In consideration for the services, the Indian company agreed to make payment to the Philippines branch of the Dutch company on a monthly operation fee basis. The Indian company took the matter to AAR to decide whether the payment made by the Indian company would fall in the category of “fee for technical services” in terms of Article 12 of India-Netherlands tax treaty.

It may be clarified that the real issue for consideration by AAR was whether the India-Netherlands tax treaty would be applicable or whether India-Philippines treaty will be applicable. Interestingly, the legal position is that if India-Netherlands treaty applies then the amount paid by the Indian company to the foreign company would not be taxable in India because of the concept of ‘make available’ prevailing in that treaty.

On the other hand, if India-Philippines tax treaty applies, the amount paid by the Indian company would be taxable in the hands of foreign company because the concept of ‘make available’ does not exist in India-Philippines tax treaty.

The Authority finally ruled that it is the India-Netherlands treaty that will apply because “since the services are rendered by the Netherland company though through its branch in Philippines, the DTAA between India and Philippines would not be applicable”.

However, it needs to be mentioned that the aforesaid ruling of the AAR does not provide any sound legal basis for the decision.

For the purpose of determining whether treaty with branch-country will apply or treaty with head office-country will apply, one has to look at the tax treaty between India and the branch-country as well as the domestic tax law of that country.

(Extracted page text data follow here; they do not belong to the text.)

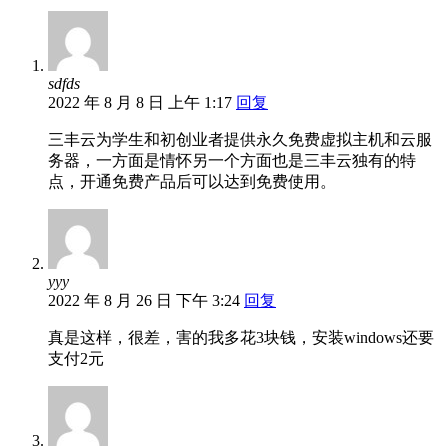
sdfds
2022 年 8 月 8 日 上午 1:17
回复
三丰云为学生和初创业者提供永久免费虚拟主机和云服
务器，一方面是情怀另一个方面也是三丰云独有的特
点，开通免费产品后可以达到免费使用。
yyy
2022 年 8 月 26 日 下午 3:24
回复
真是这样，很差，害的我多花3块钱，安装windows还要
支付2元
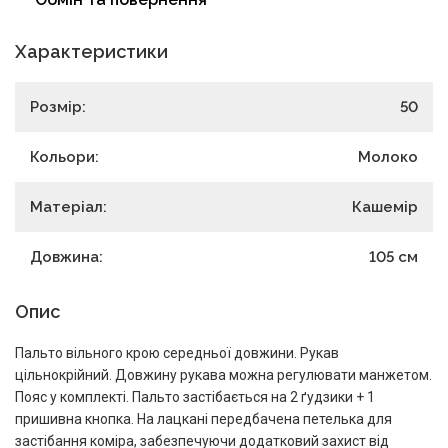
Характеристики
Розмір:
50
Кольори:
Молоко
Матеріал:
Кашемір
Довжина:
105
см
Опис
Пальто вільного крою середньої довжини. Рукав
цільнокрійний. Довжину рукава можна регулювати манжетом.
Пояс у комплекті. Пальто застібається на 2 ґудзики + 1
пришивна кнопка. На лацкані передбачена петелька для
застібання коміра, забезпечуючи додатковий захист від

In terms of Article 1 of virtually all tax treaties, the tax treaty applies to persons who are ‘residents’ of one or both of the contracting states. The concept of ‘resident’ is dealt with in Article 4 of tax treaties. The treaties which have been designed on the OECD Model Convention contain an additional condition while defining the term “resident” as compared to the treaties which have been designed on UN Model.

While defining the term “resident” the additional condition as aforesaid provides that “This term, however, does not include any person who is liable to tax in that State in respect only of income from sources in that State or capitals situated therein”.

Significance of the above condition is that where the treaty seeks to exclude a person from being treated as “resident” who is liable to tax in the Contracting State only in respect of income from sources in that State, a branch office may not qualify as a “resident” of the State where the branch is situated. In such cases, the branch shall be treated as “resident” of the State where the head office of the branch is situated. Therefore, the treaty with head office-country will apply.

Let us take example of an Israel company whose branch is situated in Germany. The India-Germany treaty contains the aforesaid additional condition; therefore, branch of Israel company shall not be treated as resident of Germany, i.e. the place where it is located. The treaty between India-Israel (i.e. head office-country) will apply.

However, in the reverse situation i.e. where the branch is in Israel and the head office is in Germany, branch would be treated as resident of Israel and accordingly, the treaty between India-Israel (i.e. branch country) would apply. This is so because the treaty between India and Israel does not contain the aforesaid additional condition.

The decision of the AAR in Shell Technology case (supra), though correct, has been rendered without referring to the above legal position. As per the decision of the AAR, wherever a transaction is entered into with the branch of a foreign company, the treaty with the head office-country would apply.

However, the correct legal position will depend upon the provisions contained in the domestic law and the treaty with the country where the branch is situated.

Therefore, it appears that until the decision in Shell Technology case (supra) is clarified it would open-up a pandora box of litigation for the foreign companies who make investment in India through their overseas branch.